At the 67th World Health Assembly in Geneva in May 2014, a resolution was adopted on Health intervention and technology assessment in support of universal health coverage. Prof David Haslam, Chair of NICE, representing the UK Mission Geneva, addressed the Assembly during a panel session on the role of priority-setting in universal health coverage, alongside counterparts from Thailand, Iran, Ethiopia and the World Health Organisation. The resolution called on Member States to develop and strengthen national and regional capacities for priority-setting, and for the WHO to support these efforts. WHO Director General, Dr Margaret Chan, attended the session and made supportive remarks about the work of NICE, which was named as a “resource organisation” for health technology assessment.

TASK DETAILS
Using the text above about the 2014 World Health Assembly resolution, decide whether each statement agrees with it. Answer yes or no for each and quote the words from the text that decide it. (a) The resolution was adopted in Geneva in May 2014. (b) Prof David Haslam addressed the Assembly on behalf of the World Health Organisation. (c) Dr Margaret Chan was present at the panel session.

RECORDS SUPPLIED
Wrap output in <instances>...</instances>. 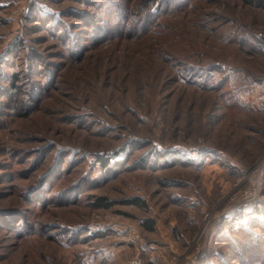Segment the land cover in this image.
Instances as JSON below:
<instances>
[{
    "label": "rangeland",
    "instance_id": "1",
    "mask_svg": "<svg viewBox=\"0 0 264 264\" xmlns=\"http://www.w3.org/2000/svg\"><path fill=\"white\" fill-rule=\"evenodd\" d=\"M168 2L0 0V264H264V0Z\"/></svg>",
    "mask_w": 264,
    "mask_h": 264
},
{
    "label": "built area",
    "instance_id": "2",
    "mask_svg": "<svg viewBox=\"0 0 264 264\" xmlns=\"http://www.w3.org/2000/svg\"><path fill=\"white\" fill-rule=\"evenodd\" d=\"M197 149L198 147L188 146L185 147V152L190 154L196 152ZM233 197L247 204L264 201V153L245 171L244 176L237 181ZM193 257L195 258L196 255L194 254ZM190 261L194 262L193 260ZM135 262L133 261V263ZM181 264H190V262L183 261Z\"/></svg>",
    "mask_w": 264,
    "mask_h": 264
},
{
    "label": "trees",
    "instance_id": "3",
    "mask_svg": "<svg viewBox=\"0 0 264 264\" xmlns=\"http://www.w3.org/2000/svg\"><path fill=\"white\" fill-rule=\"evenodd\" d=\"M170 2H171V0H169V2L168 3H166V5H170ZM165 7V6H164ZM151 16H153V18H154V14H150ZM148 19H147V21L145 22V23H140V24H138L137 26L136 25H134L135 23L134 22H132V24L134 25V26H132V29H134V28H136V29H138L139 27H142V28H145V27H147V25H148V22L151 20V19H153V18H151L150 19V16L149 17H147ZM103 163H108L106 160H103L102 161ZM111 169H113V168H111ZM134 202L136 203V204H139L140 206H143L144 204L143 203H141L140 201H138V199L137 198H134ZM97 206H107L108 204H107V202L104 200V199H99L98 200V202H96L95 203ZM260 210H261V208L260 207H258V208H254L253 209V211H255V212H257V213H259L260 212ZM248 212H246V214H247ZM263 216H264V214H263ZM250 222L251 221H256L255 222V225L254 226H259V228H262V229H264V220H262L261 218H259V217H254V216H251V218L250 219H248ZM149 220H146L145 222H143V225L149 230V231H152L153 229H154V227H153V221L152 220H150L149 222L151 223V224H148L147 222H148ZM245 223H246V221H244ZM239 228H242V230L243 229H245V230H248L252 235H253V237H252V240L254 239V240H259L260 241V249L258 250V253L259 254H264V236L262 235L263 234V232H259V231H255V230H252V229H250L249 227H247V226H243L242 225V227H239ZM242 234V233H241ZM262 248H263V250H262ZM264 256V255H263Z\"/></svg>",
    "mask_w": 264,
    "mask_h": 264
},
{
    "label": "crops",
    "instance_id": "4",
    "mask_svg": "<svg viewBox=\"0 0 264 264\" xmlns=\"http://www.w3.org/2000/svg\"><path fill=\"white\" fill-rule=\"evenodd\" d=\"M209 153H210V152H209ZM248 208L251 210V208H250V207H248ZM249 209H248V210H249Z\"/></svg>",
    "mask_w": 264,
    "mask_h": 264
}]
</instances>
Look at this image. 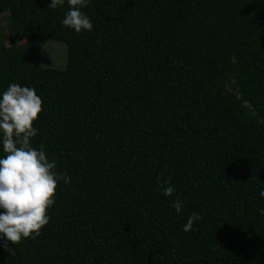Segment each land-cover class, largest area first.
<instances>
[{
    "label": "trees",
    "instance_id": "1",
    "mask_svg": "<svg viewBox=\"0 0 264 264\" xmlns=\"http://www.w3.org/2000/svg\"><path fill=\"white\" fill-rule=\"evenodd\" d=\"M50 2L0 0V92L36 90L30 143L70 183L0 264H264V0H90L80 33Z\"/></svg>",
    "mask_w": 264,
    "mask_h": 264
},
{
    "label": "clouds",
    "instance_id": "2",
    "mask_svg": "<svg viewBox=\"0 0 264 264\" xmlns=\"http://www.w3.org/2000/svg\"><path fill=\"white\" fill-rule=\"evenodd\" d=\"M68 5L62 24L77 33L91 32L93 23L82 11L90 0H51L48 8ZM42 111V99L31 87L10 83L0 92V241L7 248L22 239L35 238L49 223L47 214L55 204L59 181L70 183L66 173L56 171L57 163L46 157L43 147L37 149L30 143L38 129L33 122ZM164 196L172 197L175 189L170 181L162 185ZM264 198V189L259 193ZM183 202L177 198L172 207L177 214L183 211ZM257 212L264 216V208ZM202 219L199 213L188 217L183 230L188 232L194 222Z\"/></svg>",
    "mask_w": 264,
    "mask_h": 264
},
{
    "label": "rangeland",
    "instance_id": "3",
    "mask_svg": "<svg viewBox=\"0 0 264 264\" xmlns=\"http://www.w3.org/2000/svg\"><path fill=\"white\" fill-rule=\"evenodd\" d=\"M8 17V13L0 15V32L7 29ZM67 62L68 46L64 43H59L52 40L47 41L40 56L41 66L44 68L62 70L66 68Z\"/></svg>",
    "mask_w": 264,
    "mask_h": 264
}]
</instances>
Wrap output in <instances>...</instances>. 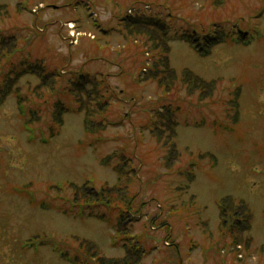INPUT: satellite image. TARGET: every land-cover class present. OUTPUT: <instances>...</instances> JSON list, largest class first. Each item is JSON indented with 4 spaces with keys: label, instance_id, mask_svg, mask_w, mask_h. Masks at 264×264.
Wrapping results in <instances>:
<instances>
[{
    "label": "rangeland",
    "instance_id": "obj_1",
    "mask_svg": "<svg viewBox=\"0 0 264 264\" xmlns=\"http://www.w3.org/2000/svg\"><path fill=\"white\" fill-rule=\"evenodd\" d=\"M136 13L164 19L172 32L256 25L259 35L206 56L172 40L177 77L162 70L146 79L156 66L143 43L149 29L130 31L121 21ZM27 63L44 65L47 81L57 76L39 85L35 73L22 72ZM16 68L0 105V264H71L54 246L81 256L88 240L108 258L123 257L122 245L133 242L143 250L140 264H264V0L217 7L206 0H0V89ZM185 70L216 82L211 98L188 93ZM78 71L101 81L87 86L90 97L73 92ZM58 99L68 112L58 110ZM165 105L176 109L179 157L171 169L148 129ZM86 107L103 130L86 132ZM114 151L136 170L130 191L138 219L127 236L117 233L113 215L110 223L71 209L73 184L116 183L119 160L102 161ZM204 153L210 156L200 160ZM224 196L249 207L248 246L231 245L217 228Z\"/></svg>",
    "mask_w": 264,
    "mask_h": 264
},
{
    "label": "trees",
    "instance_id": "obj_2",
    "mask_svg": "<svg viewBox=\"0 0 264 264\" xmlns=\"http://www.w3.org/2000/svg\"><path fill=\"white\" fill-rule=\"evenodd\" d=\"M213 6H221L225 0H206ZM121 21L130 30L136 31L149 29V34L143 43L147 46L148 51H151L155 60V69H150L146 72L144 77L147 79L156 80L159 78L162 70L171 76L177 77L172 70L169 62L170 46L169 42L175 39L186 42L199 56H206L219 44L226 42H235L238 44L247 45L251 39L259 35V30L256 25L248 26L247 29L242 30L237 25L235 29H226L222 26H208L207 29L202 31L196 29H185L182 32H172V27L169 23H166L164 19L152 16L151 14L136 13L133 15H124ZM147 31V30H145ZM147 34V33H146ZM150 41V43L148 42ZM23 73L32 72L40 77L41 82L39 85L46 84L50 86L52 79L57 74L51 73L50 77L45 76V67L42 64L36 63L34 65L26 64V69H23ZM18 68L13 70V76L9 77L0 89V105L3 103L7 95L10 93V87L15 77H19ZM75 80L73 79L72 85H74L73 92L75 94L85 93L86 97L91 96V89L87 86L97 89L101 81L97 80L94 76L87 72L78 71L75 74ZM162 75V74H161ZM182 83L186 84L189 94L198 92V96L201 99L211 98L216 82L209 81L194 74L192 71H182L181 74ZM165 91L170 90V84L166 80ZM159 84L162 86V81L158 79ZM90 87V88H91ZM170 87V88H169ZM167 93V92H166ZM80 102V101H79ZM19 111L23 113L21 103H19ZM58 110L62 108V112H68L69 109L62 105V102L58 99ZM101 103L99 102V106ZM233 106H236V101H232ZM82 104L79 105L78 111H81ZM104 109V108H103ZM102 108L97 107V111H101ZM84 128L86 132L94 133L101 131L106 127V123L101 120H97L94 117V109L84 108ZM176 109H172L169 105L163 106V109H155L154 118L150 121L148 129L152 136L158 143H161V147L166 150V155L163 156L164 164L167 169H171L174 165V161L179 157V152L176 148L174 138L176 136L175 126L176 121L174 119ZM238 113L237 111H235ZM60 114V113H59ZM60 116L56 119V122L60 123ZM207 154H198V158L201 160ZM113 158H117L119 161L113 166L115 173L117 174V181L111 186H102L100 188L95 187L90 181L84 182L81 186L73 184L75 196L74 201L71 202V209L74 206H78L80 214L87 211V216L94 217L104 222H112L110 216H114L112 225L115 226L117 233L127 236L129 234V226L137 221V216L132 213L134 208V195L130 191V185L135 178V167L131 165L130 160L126 158L121 152L114 151L110 155H107L102 161L103 163H109ZM194 162L190 163L192 167ZM185 176L191 174L187 171H182ZM231 196H224L217 201L219 207V223L218 230L220 234L228 239L231 245L246 244L244 242V232L249 230L252 219V214L247 204L240 200L239 203H233ZM104 207V211L97 213L95 208ZM70 211V210H69ZM137 213V211H136ZM244 237V238H243ZM48 239L45 243H51ZM82 242V241H81ZM243 242V243H241ZM80 246V244H78ZM55 250L61 253V257L70 261L71 264H140L143 258V250L137 244L133 242H124L122 245L124 249V256L121 258H108L101 255L98 247L91 241H85V251L81 256L68 254L64 250L54 246Z\"/></svg>",
    "mask_w": 264,
    "mask_h": 264
}]
</instances>
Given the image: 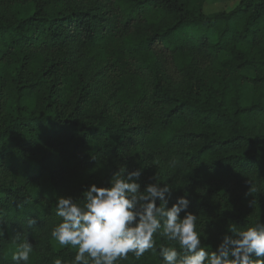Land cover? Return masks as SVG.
<instances>
[{"label": "trees", "instance_id": "obj_1", "mask_svg": "<svg viewBox=\"0 0 264 264\" xmlns=\"http://www.w3.org/2000/svg\"><path fill=\"white\" fill-rule=\"evenodd\" d=\"M213 1L233 4L204 12ZM119 66L140 79L129 91L102 76ZM124 167L141 190L168 183V207L186 195L209 251L229 224H264V0H0V264L17 234L28 264H71L51 236L57 198L82 201ZM154 238L117 264L182 253Z\"/></svg>", "mask_w": 264, "mask_h": 264}, {"label": "clouds", "instance_id": "obj_2", "mask_svg": "<svg viewBox=\"0 0 264 264\" xmlns=\"http://www.w3.org/2000/svg\"><path fill=\"white\" fill-rule=\"evenodd\" d=\"M176 165V160L170 162V167ZM141 174L140 168L132 171L120 168L107 186L91 184L83 192L82 201L72 196L57 198L55 211L60 222L51 236L59 245L76 249L71 264H117L127 259L129 253L139 260L156 247L157 234L166 242L177 243L182 250L181 253L171 244H161L163 264H264V224L243 229L229 224L228 230L233 235H224L216 249L209 251L202 246L197 230L198 215L187 211L186 195L168 207L169 184L161 185L156 179L157 182L141 190L138 182ZM182 211L186 213L183 218ZM36 224L34 218L27 220L29 229ZM14 243L12 261L28 264L33 244L27 237L21 240L20 234ZM54 264L64 261L57 258Z\"/></svg>", "mask_w": 264, "mask_h": 264}, {"label": "rangeland", "instance_id": "obj_3", "mask_svg": "<svg viewBox=\"0 0 264 264\" xmlns=\"http://www.w3.org/2000/svg\"><path fill=\"white\" fill-rule=\"evenodd\" d=\"M233 2L231 1H213V2H207L204 5V12L209 13L213 11H218V10H228L229 8L232 7ZM244 74L247 76H252L253 72L249 69H245L243 71ZM102 76L105 78H110L111 82L115 84H120L124 83L123 89L121 91H125L127 89L129 91V87H133L135 82H140V79L135 77L133 74H131L130 71L127 70L125 66H119L115 70L111 71H102ZM253 93V86L251 83L248 81L244 83L243 85V91H242V97H241V104L247 105L251 101ZM133 97L131 100L134 98H140V95H138L135 91H132ZM138 118V116L136 117ZM56 242V241H55ZM57 245L58 242H56Z\"/></svg>", "mask_w": 264, "mask_h": 264}]
</instances>
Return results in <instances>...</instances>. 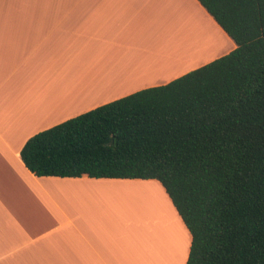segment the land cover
Returning <instances> with one entry per match:
<instances>
[{
  "label": "crops",
  "instance_id": "obj_1",
  "mask_svg": "<svg viewBox=\"0 0 264 264\" xmlns=\"http://www.w3.org/2000/svg\"><path fill=\"white\" fill-rule=\"evenodd\" d=\"M235 47L199 0H0V264H186L192 234L160 181L37 176L21 150L43 130ZM140 187L157 201L136 206L139 233L161 210L166 229L173 221L170 237L139 238L148 252L168 237L161 258L139 254L134 224L116 215V198Z\"/></svg>",
  "mask_w": 264,
  "mask_h": 264
},
{
  "label": "trees",
  "instance_id": "obj_2",
  "mask_svg": "<svg viewBox=\"0 0 264 264\" xmlns=\"http://www.w3.org/2000/svg\"><path fill=\"white\" fill-rule=\"evenodd\" d=\"M236 47L43 130L37 176L156 179L192 234L186 264H264V0H199Z\"/></svg>",
  "mask_w": 264,
  "mask_h": 264
},
{
  "label": "rangeland",
  "instance_id": "obj_3",
  "mask_svg": "<svg viewBox=\"0 0 264 264\" xmlns=\"http://www.w3.org/2000/svg\"><path fill=\"white\" fill-rule=\"evenodd\" d=\"M135 189V190H133ZM141 189V190H140ZM149 188L146 187H140V188H131V189H125V190H130L131 194L129 195V198H125V193H121L117 198H116V202L119 203V210L117 211L116 215L120 216L123 219H130L132 224H134V226L132 227L133 229L130 230V235L131 237H136V244H137V249L139 254H141V250L144 249L143 247H140L139 245V234H142V237L145 238L144 232L142 231L141 233H139V228H137V222L135 221V217H136V206L138 204L142 203V200H146L147 198L152 197V193L148 190ZM153 189V188H152ZM135 194V195H134ZM124 195V196H123ZM139 195V196H138ZM126 200H128V203H126ZM145 209L152 215H155V207L154 209L151 208L150 206H145ZM157 211V210H156ZM158 212V211H157ZM165 212V210H164ZM159 215H161L160 213H158ZM142 220H146L145 217L141 216ZM153 218V217H152ZM132 237V239H134ZM166 238V237H164ZM134 240V241H135ZM164 240V239H163ZM161 241L160 244L157 245H153V250L146 252L145 249V253L147 254L148 258H150V254L151 256H156V254L158 253L160 256L161 251L163 252L164 249V245H166L169 241L168 237L166 238V240ZM158 243V242H157ZM161 258V256H160ZM162 262L164 261V258L162 257ZM148 264H150V262H148Z\"/></svg>",
  "mask_w": 264,
  "mask_h": 264
},
{
  "label": "bare ground",
  "instance_id": "obj_4",
  "mask_svg": "<svg viewBox=\"0 0 264 264\" xmlns=\"http://www.w3.org/2000/svg\"><path fill=\"white\" fill-rule=\"evenodd\" d=\"M135 195V194H134ZM155 195V194H154ZM139 196V195H138ZM154 198V197H153ZM152 198L150 197V202L152 201H154L155 202V200L157 199V197H156V195H155V198L154 199H152ZM147 201H148V199H146ZM145 201V200H144ZM143 200H142V202H144ZM157 201V200H156ZM159 202V201H158ZM156 203V202H155ZM149 203L147 202V205H148ZM152 204H149V206L151 207V208H153V206H151ZM155 206L157 205V204H154ZM156 207H158V205L156 206ZM163 209V208H162ZM155 210V209H154ZM165 210V209H164ZM164 210H161L160 211V214L161 215H159L158 217H159V219H160V221H162V222H160V221H157V222H159L158 223V225H152L151 223H147L148 225H147V229H146V233H145V236H153V235H156V234H159L160 235V233H162V234H164V233H168L167 235H168V237H170V235L173 233V231H172V224H173V221H172V218L170 217L169 218V227H168V229H166L165 228V225H166V219H165V212H164ZM149 211V210H148ZM156 211V210H155ZM156 213H157V211L156 212H154V214L155 215H153V218L156 216L157 217V215H156ZM167 227V226H166ZM133 229V228H132ZM175 232H176V230H175ZM142 235H140L139 237H141ZM141 240V239H140ZM140 242V241H139ZM141 243V242H140Z\"/></svg>",
  "mask_w": 264,
  "mask_h": 264
}]
</instances>
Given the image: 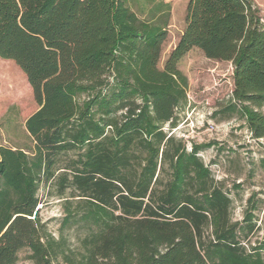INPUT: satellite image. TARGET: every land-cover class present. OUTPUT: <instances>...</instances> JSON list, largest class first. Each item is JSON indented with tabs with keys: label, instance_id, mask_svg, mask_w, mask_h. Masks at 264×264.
Here are the masks:
<instances>
[{
	"label": "trees",
	"instance_id": "obj_1",
	"mask_svg": "<svg viewBox=\"0 0 264 264\" xmlns=\"http://www.w3.org/2000/svg\"><path fill=\"white\" fill-rule=\"evenodd\" d=\"M170 14L165 0H0V59L37 104L32 151L0 146V264L23 249L36 264H264L252 210L232 218L199 156L211 143L188 149L172 132L188 104L178 63L196 47L231 62L229 106L263 140L264 167V23L252 0H188L159 68ZM50 184L64 224L88 223L75 250L40 221Z\"/></svg>",
	"mask_w": 264,
	"mask_h": 264
},
{
	"label": "rangeland",
	"instance_id": "obj_2",
	"mask_svg": "<svg viewBox=\"0 0 264 264\" xmlns=\"http://www.w3.org/2000/svg\"><path fill=\"white\" fill-rule=\"evenodd\" d=\"M165 1L171 4V14L161 47L159 68L163 67L185 27L188 2ZM252 1L264 23V0ZM178 68L188 80V104L178 113L179 121L172 132L183 138L188 149L193 143H211L200 151V158L218 185L229 194L232 218L242 220L244 212L252 210L257 229L251 241L261 240L264 236V167L260 161L263 140L253 139L239 109L229 106L233 66L229 61L208 59L200 49L193 47L180 59ZM36 108L23 72L12 61L0 59V146L20 148L28 153L32 151L33 143L24 122ZM38 196V215L46 234L70 249H77V238L87 230L88 223L64 224L67 214L65 199L57 195L51 184L42 185ZM76 206L72 200L71 208L76 210ZM29 254L28 250H21L16 264H36Z\"/></svg>",
	"mask_w": 264,
	"mask_h": 264
}]
</instances>
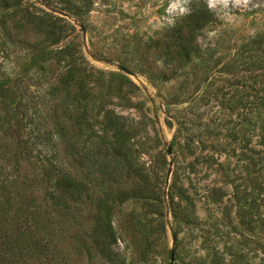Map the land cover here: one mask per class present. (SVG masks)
Returning <instances> with one entry per match:
<instances>
[{
	"label": "rangeland",
	"instance_id": "1",
	"mask_svg": "<svg viewBox=\"0 0 264 264\" xmlns=\"http://www.w3.org/2000/svg\"><path fill=\"white\" fill-rule=\"evenodd\" d=\"M170 3L22 0L62 25L55 46L0 7V81L26 77L38 94L70 63L93 133L115 120L144 181L111 209L125 264H264V0L209 9L202 27L191 12L206 0L174 27ZM35 42L51 54L33 57Z\"/></svg>",
	"mask_w": 264,
	"mask_h": 264
},
{
	"label": "trees",
	"instance_id": "2",
	"mask_svg": "<svg viewBox=\"0 0 264 264\" xmlns=\"http://www.w3.org/2000/svg\"><path fill=\"white\" fill-rule=\"evenodd\" d=\"M21 2L0 0V7L17 8L16 22L55 46L62 25ZM191 15L196 27L213 19L206 6ZM39 42L32 56L51 54ZM26 79L0 81V264H125L111 209L142 192L144 181L119 147L115 120L108 116L93 133L90 93L70 63L38 94Z\"/></svg>",
	"mask_w": 264,
	"mask_h": 264
},
{
	"label": "clouds",
	"instance_id": "3",
	"mask_svg": "<svg viewBox=\"0 0 264 264\" xmlns=\"http://www.w3.org/2000/svg\"><path fill=\"white\" fill-rule=\"evenodd\" d=\"M190 0H171L169 8L166 10L169 13V17H166L167 25L175 26V16H183L190 12L187 5ZM209 9L215 10L218 6L227 9L230 5L232 7L239 8L241 6H247L249 0H206ZM163 26V25H161ZM199 40V38H197Z\"/></svg>",
	"mask_w": 264,
	"mask_h": 264
}]
</instances>
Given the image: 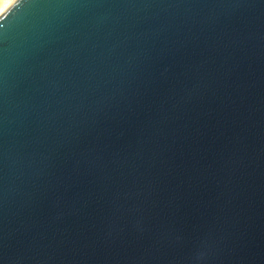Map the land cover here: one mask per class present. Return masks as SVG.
I'll return each mask as SVG.
<instances>
[{
    "label": "water",
    "instance_id": "water-1",
    "mask_svg": "<svg viewBox=\"0 0 264 264\" xmlns=\"http://www.w3.org/2000/svg\"><path fill=\"white\" fill-rule=\"evenodd\" d=\"M0 264H264V0L0 11Z\"/></svg>",
    "mask_w": 264,
    "mask_h": 264
},
{
    "label": "bare ground",
    "instance_id": "bare-ground-1",
    "mask_svg": "<svg viewBox=\"0 0 264 264\" xmlns=\"http://www.w3.org/2000/svg\"><path fill=\"white\" fill-rule=\"evenodd\" d=\"M12 0H6L5 3L0 7V11H2Z\"/></svg>",
    "mask_w": 264,
    "mask_h": 264
},
{
    "label": "rangeland",
    "instance_id": "rangeland-1",
    "mask_svg": "<svg viewBox=\"0 0 264 264\" xmlns=\"http://www.w3.org/2000/svg\"><path fill=\"white\" fill-rule=\"evenodd\" d=\"M6 0H0V7L5 3Z\"/></svg>",
    "mask_w": 264,
    "mask_h": 264
}]
</instances>
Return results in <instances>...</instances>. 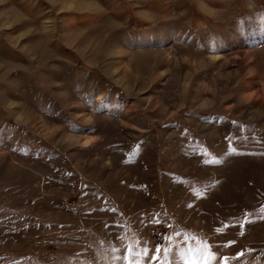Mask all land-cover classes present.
I'll return each mask as SVG.
<instances>
[{"label": "rangeland", "instance_id": "obj_1", "mask_svg": "<svg viewBox=\"0 0 264 264\" xmlns=\"http://www.w3.org/2000/svg\"><path fill=\"white\" fill-rule=\"evenodd\" d=\"M133 261L264 264V0H0V264Z\"/></svg>", "mask_w": 264, "mask_h": 264}, {"label": "snow or ice", "instance_id": "obj_2", "mask_svg": "<svg viewBox=\"0 0 264 264\" xmlns=\"http://www.w3.org/2000/svg\"><path fill=\"white\" fill-rule=\"evenodd\" d=\"M148 259H150L151 257H147ZM132 264H135V262L133 261Z\"/></svg>", "mask_w": 264, "mask_h": 264}]
</instances>
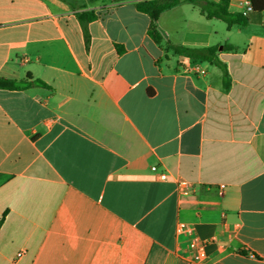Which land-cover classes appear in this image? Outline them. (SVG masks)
<instances>
[{"label": "crops", "instance_id": "1", "mask_svg": "<svg viewBox=\"0 0 264 264\" xmlns=\"http://www.w3.org/2000/svg\"><path fill=\"white\" fill-rule=\"evenodd\" d=\"M219 20L182 2L158 27L219 45L228 89L214 64L167 55L136 0H0V77L28 85L0 89V264H197L179 222L216 239L206 264H264V11Z\"/></svg>", "mask_w": 264, "mask_h": 264}, {"label": "trees", "instance_id": "2", "mask_svg": "<svg viewBox=\"0 0 264 264\" xmlns=\"http://www.w3.org/2000/svg\"><path fill=\"white\" fill-rule=\"evenodd\" d=\"M250 1L253 9L248 14L230 11L226 1L223 3H213L206 0H136V8L139 12L147 14L150 17L148 35L157 45L165 50L167 55L168 53H173L175 55L190 57L192 60L206 61L214 64L221 69L224 87L225 89H228L230 84L229 72L227 65L219 58V45L202 48L176 45L165 38L161 33L158 27V20L164 11L172 9L182 2H190L198 6L201 14L207 19L216 18L224 21L227 25V29L230 31L236 25L247 26L252 15H260L264 11V0ZM77 16L85 29L89 22L97 19V15L93 11L79 12L77 13ZM223 49L231 51L235 50V47L233 45H225L223 46ZM28 78L31 79L32 76L29 74ZM34 81L40 85H47L41 80ZM27 87L28 85L26 84V81L0 77V89L22 90ZM5 216L6 214H4L0 221V227L4 223Z\"/></svg>", "mask_w": 264, "mask_h": 264}, {"label": "built area", "instance_id": "3", "mask_svg": "<svg viewBox=\"0 0 264 264\" xmlns=\"http://www.w3.org/2000/svg\"><path fill=\"white\" fill-rule=\"evenodd\" d=\"M252 5L251 1L246 2V9L245 14L252 11ZM152 170L156 172L158 169L156 166L152 167ZM160 178L162 180L167 179L166 173H160ZM178 186V192L182 195H187L191 192V184L181 179L177 182ZM223 186L220 187L219 192L222 194ZM176 232L179 236L183 235L185 236V241L179 242L177 245V252L179 254L183 255V258L186 260L197 263V264H206L209 260V253L207 251V247L210 243H213L216 241V239H204L201 236H199L196 232L193 226L185 223V222H179L176 228ZM22 253H19L18 256H21Z\"/></svg>", "mask_w": 264, "mask_h": 264}, {"label": "rangeland", "instance_id": "4", "mask_svg": "<svg viewBox=\"0 0 264 264\" xmlns=\"http://www.w3.org/2000/svg\"><path fill=\"white\" fill-rule=\"evenodd\" d=\"M216 24H217L216 25L217 28H220L222 30H223V28H225V22L222 20L217 21Z\"/></svg>", "mask_w": 264, "mask_h": 264}]
</instances>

RESPONSE
(a) Yes: "At the 67th World Health Assembly in Geneva in May 2014, a resolution was adopted"
(b) No: "representing the UK Mission Geneva"
(c) Yes: "WHO Director General, Dr Margaret Chan, attended the session"